Indians fans adored Vizquel for his honesty, his humility and his grace on and off the field. If the team were a bit more inclined to work within the paramteres of free agency, Vizquel might have played his entire career there, but Cleveland felt they could no longer afford the aging shortstop.
A half-decade after ending his decade-long tenure in Cleveland, Vizquel is still going. He will breeze by 2,800 hits this season, now as a member of the Chicago White Sox. Along the way, he became the first shortstop to win Gold Gloves in both leagues, with San Francisco in 2005. He did it again in 2006. He also became the oldest shortstop to win the award in 2005, and solidified the record the next year. In 2008, he took (from Aparicio) the record for most games played at shortstop in big-league history.

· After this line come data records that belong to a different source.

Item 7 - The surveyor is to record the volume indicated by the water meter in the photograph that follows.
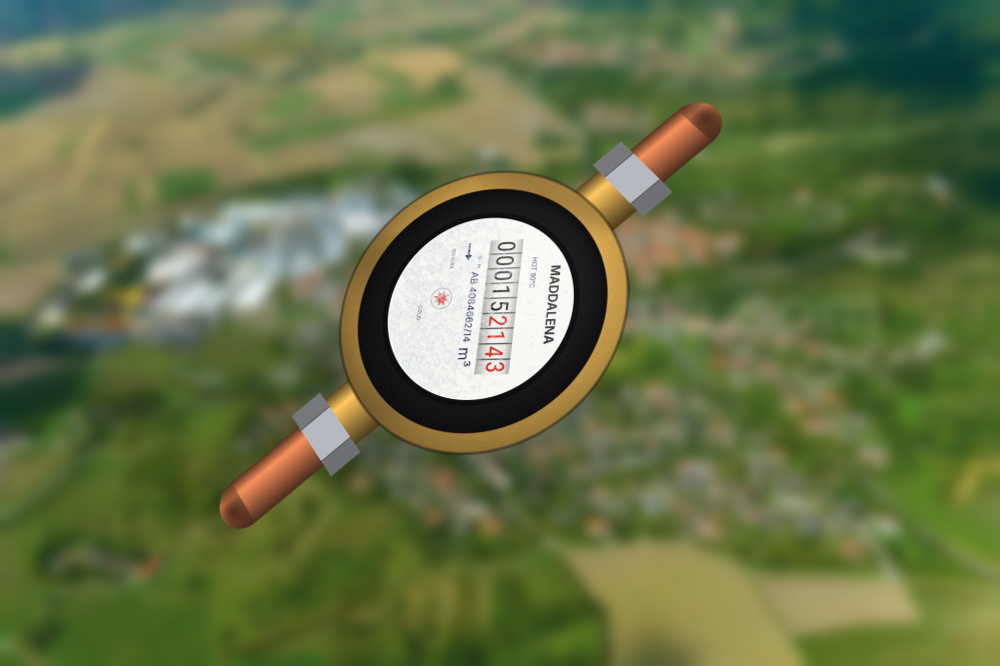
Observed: 15.2143 m³
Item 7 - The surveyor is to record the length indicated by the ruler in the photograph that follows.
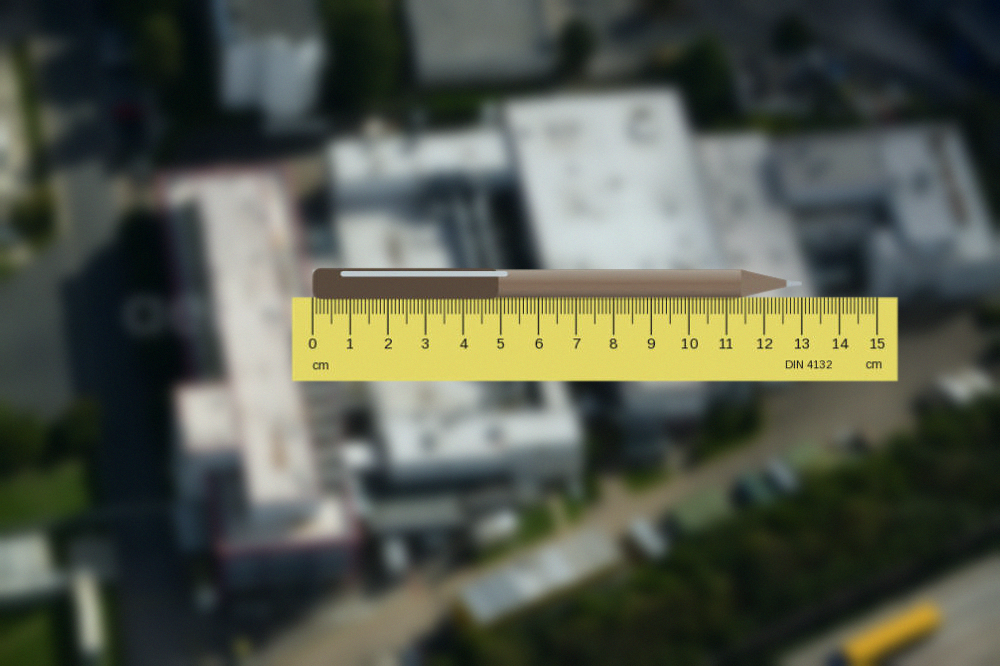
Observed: 13 cm
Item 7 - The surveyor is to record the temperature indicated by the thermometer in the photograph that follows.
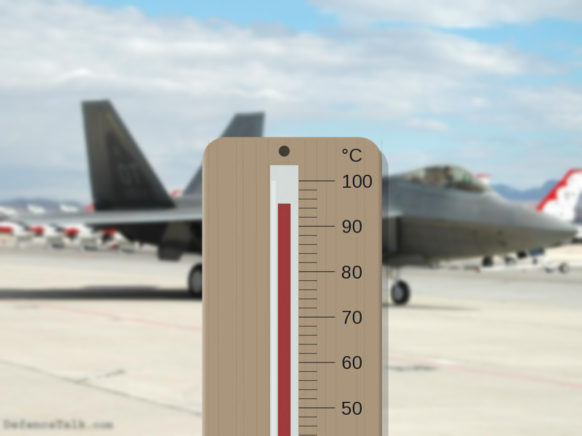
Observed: 95 °C
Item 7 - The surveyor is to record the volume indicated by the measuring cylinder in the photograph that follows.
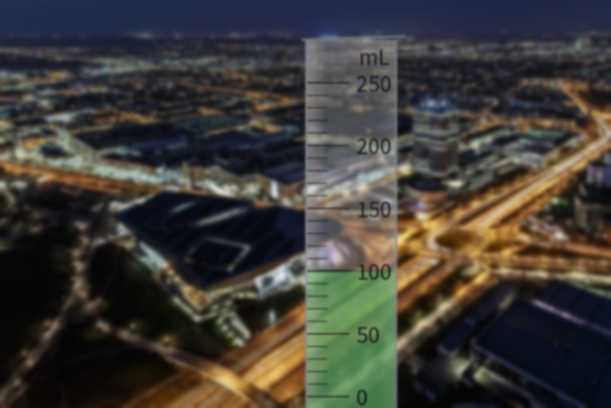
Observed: 100 mL
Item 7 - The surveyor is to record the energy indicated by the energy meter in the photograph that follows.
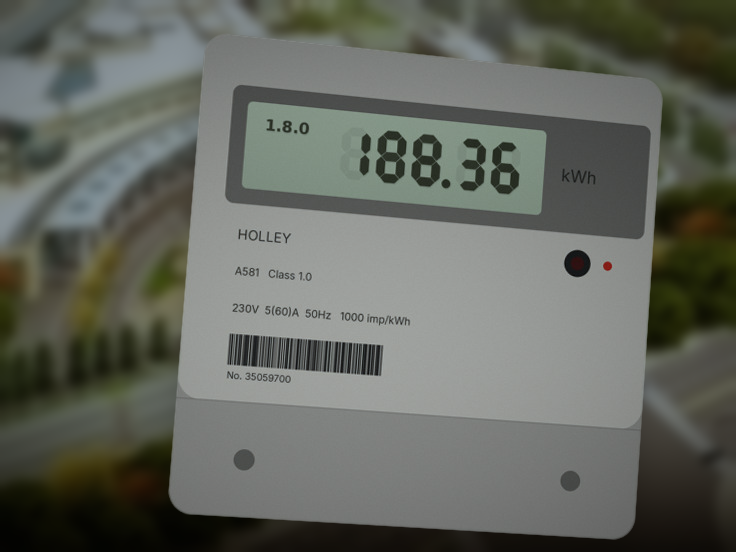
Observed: 188.36 kWh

In 2009, he went to the Texas Rangers. He mentored the next great Venezuelan shortstop there, a Vizquel/Aparicio clone named Elvis Andrus. Vizquel also broke Aparicio’s record for hits by a Venezuelan-born player that season.
He came to the White Sox thereafter, and now will enter his second season playing for manager Ozzie Guillen—a Venezuelan shortstop and the bridge from Concepcion to Vizquel in the nation’s shortstop lineage. Guillen wears 13, in honor of Concepcion. Vizquel, with permission from its sometime owner, wears the formerly retired number 11 for Chicago—the number that belonged to Aparicio himself. Last year, at 43, Vizquel had his best season since 2006, and helped keep the White Sox in contention long after they deserved to be fighting for a playoff berth.
He is the active leader in sacrifice bunts, with 251, and second place on the active list—teammate Juan Pierre—has fewer than half as many. History will not remember quite how good Omar Vizquel was, and the fact that he played so selflessly is one big reason. Another is that he played alongside so many of the era’s best players, and looked a bit less magical in comparison. Still another is that, not unlike Brett Favre, he played fully a decade past the peak of his powers. Perhaps more. Probably more.
All that said, Omar Vizquel belongs in the Hall of Fame. He is as good or better than Rabbit Maranville, Luis Aparicio and Ozzie Smith. The fact that (arguably) none of those men deserved enshrinement ought not to bar Vizquel from joining them: In this case, the affront to his legacy that would be perpetrated by placing him on a lower plane than these would far outweigh the issues of the Hall’s integrity that his induction could raise.